**WORK INSTRUCTION**. Copy every item below word for word, leaving the pictures out of your answer.

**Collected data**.
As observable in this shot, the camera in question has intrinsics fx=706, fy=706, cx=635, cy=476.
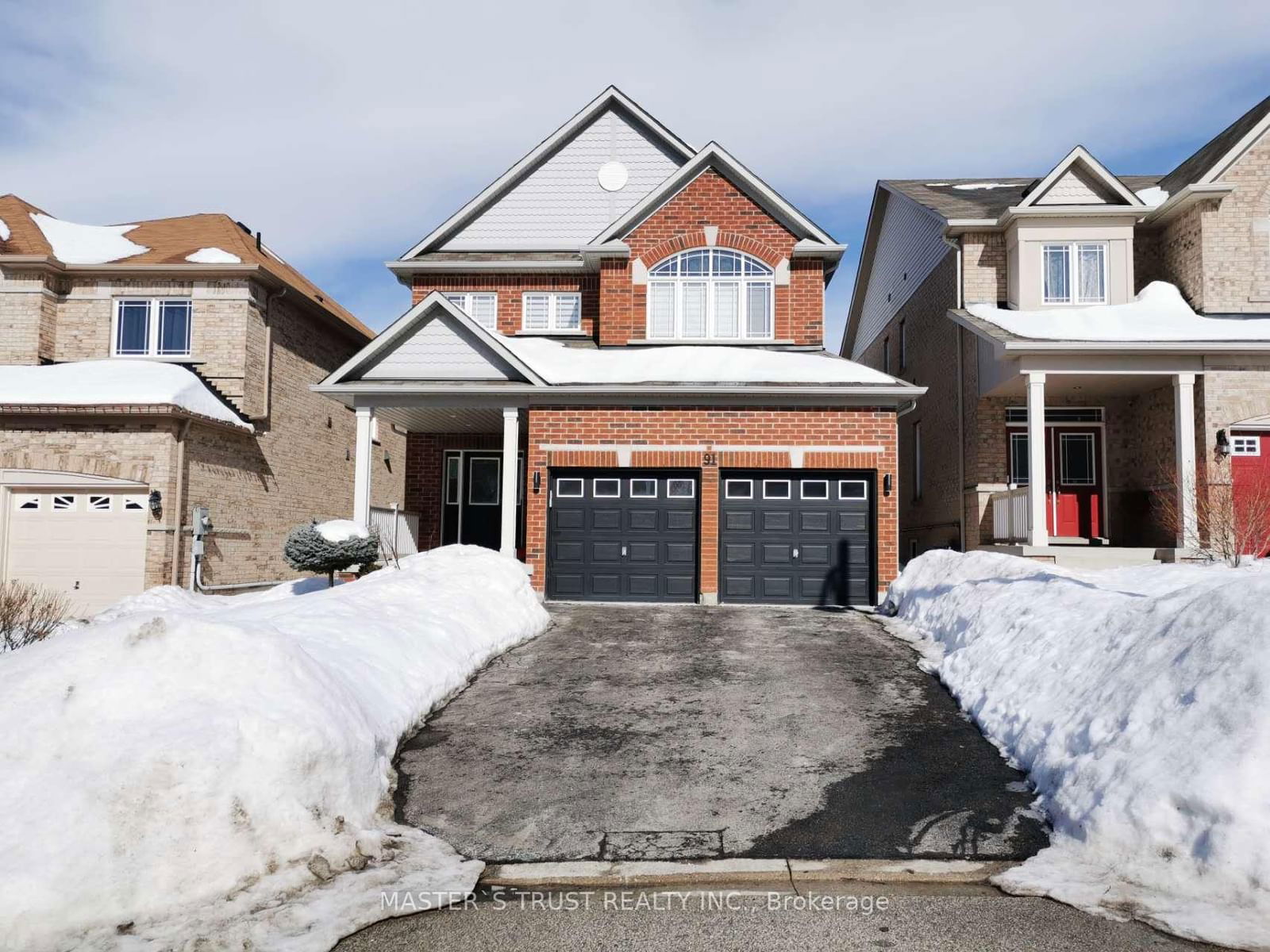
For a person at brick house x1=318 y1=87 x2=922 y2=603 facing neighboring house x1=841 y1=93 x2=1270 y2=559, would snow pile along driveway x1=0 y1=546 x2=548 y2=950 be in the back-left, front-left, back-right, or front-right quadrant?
back-right

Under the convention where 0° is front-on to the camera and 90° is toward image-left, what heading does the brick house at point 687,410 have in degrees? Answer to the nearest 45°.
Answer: approximately 0°

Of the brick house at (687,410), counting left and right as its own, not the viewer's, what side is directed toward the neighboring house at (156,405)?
right

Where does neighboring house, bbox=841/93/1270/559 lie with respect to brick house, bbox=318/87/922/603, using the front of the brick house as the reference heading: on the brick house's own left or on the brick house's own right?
on the brick house's own left

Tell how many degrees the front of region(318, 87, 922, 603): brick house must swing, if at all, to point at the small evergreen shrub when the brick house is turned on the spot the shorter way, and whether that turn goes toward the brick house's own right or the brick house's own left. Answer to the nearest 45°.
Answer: approximately 90° to the brick house's own right

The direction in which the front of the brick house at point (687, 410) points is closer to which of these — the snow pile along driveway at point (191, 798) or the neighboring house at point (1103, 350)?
the snow pile along driveway
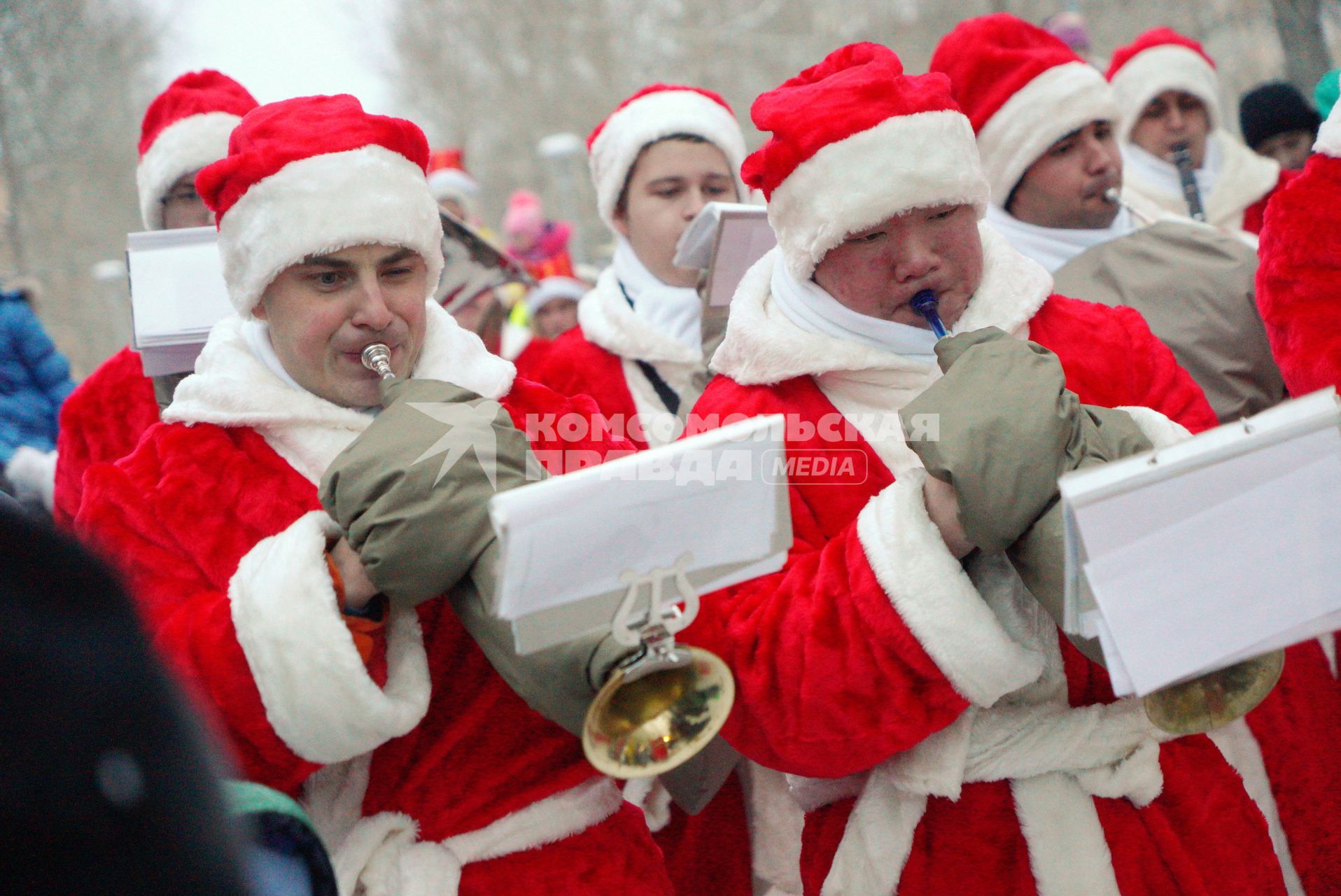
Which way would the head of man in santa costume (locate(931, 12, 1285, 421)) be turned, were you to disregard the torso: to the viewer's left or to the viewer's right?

**RESPONSE AREA**.
As observable in this shot, the camera in question has intrinsics fx=706, fy=706, cx=635, cy=476.
For a person at brick house x1=318 y1=87 x2=922 y2=603 facing neighboring house x1=841 y1=93 x2=1270 y2=559, would snow pile along driveway x1=0 y1=546 x2=548 y2=950 be in the back-left, front-left, back-right, or front-right quadrant?
back-right

Under the convention where 0° is front-on to the camera and 90° is toward image-left, what heading does the brick house at point 687,410 have in degrees? Answer to the nearest 45°.
Answer: approximately 0°

Of the brick house at (687,410), counting left and right as its own, not the viewer's, what side is directed toward the neighboring house at (156,405)?
right

Where does neighboring house, bbox=841/93/1270/559 lie with respect to brick house, bbox=318/87/922/603, using the front of the brick house as the reference heading: on the brick house's own left or on the brick house's own right?
on the brick house's own left

Tell how many degrees the front of region(318, 87, 922, 603): brick house must swing, if at all, to point at the small evergreen shrub when the brick house is turned on the spot the shorter way, and whether that turn goes toward the brick house's own right or the brick house's own left. Answer to the nearest 45°.
Answer: approximately 90° to the brick house's own right

The direction in which the front of the brick house at point (687, 410) points is closer to which of these — the snow pile along driveway at point (191, 798) or the neighboring house at point (1103, 350)?
the snow pile along driveway
Which way would the head of man in santa costume (locate(931, 12, 1285, 421)) be turned, were you to disregard the torso: to the viewer's left or to the viewer's right?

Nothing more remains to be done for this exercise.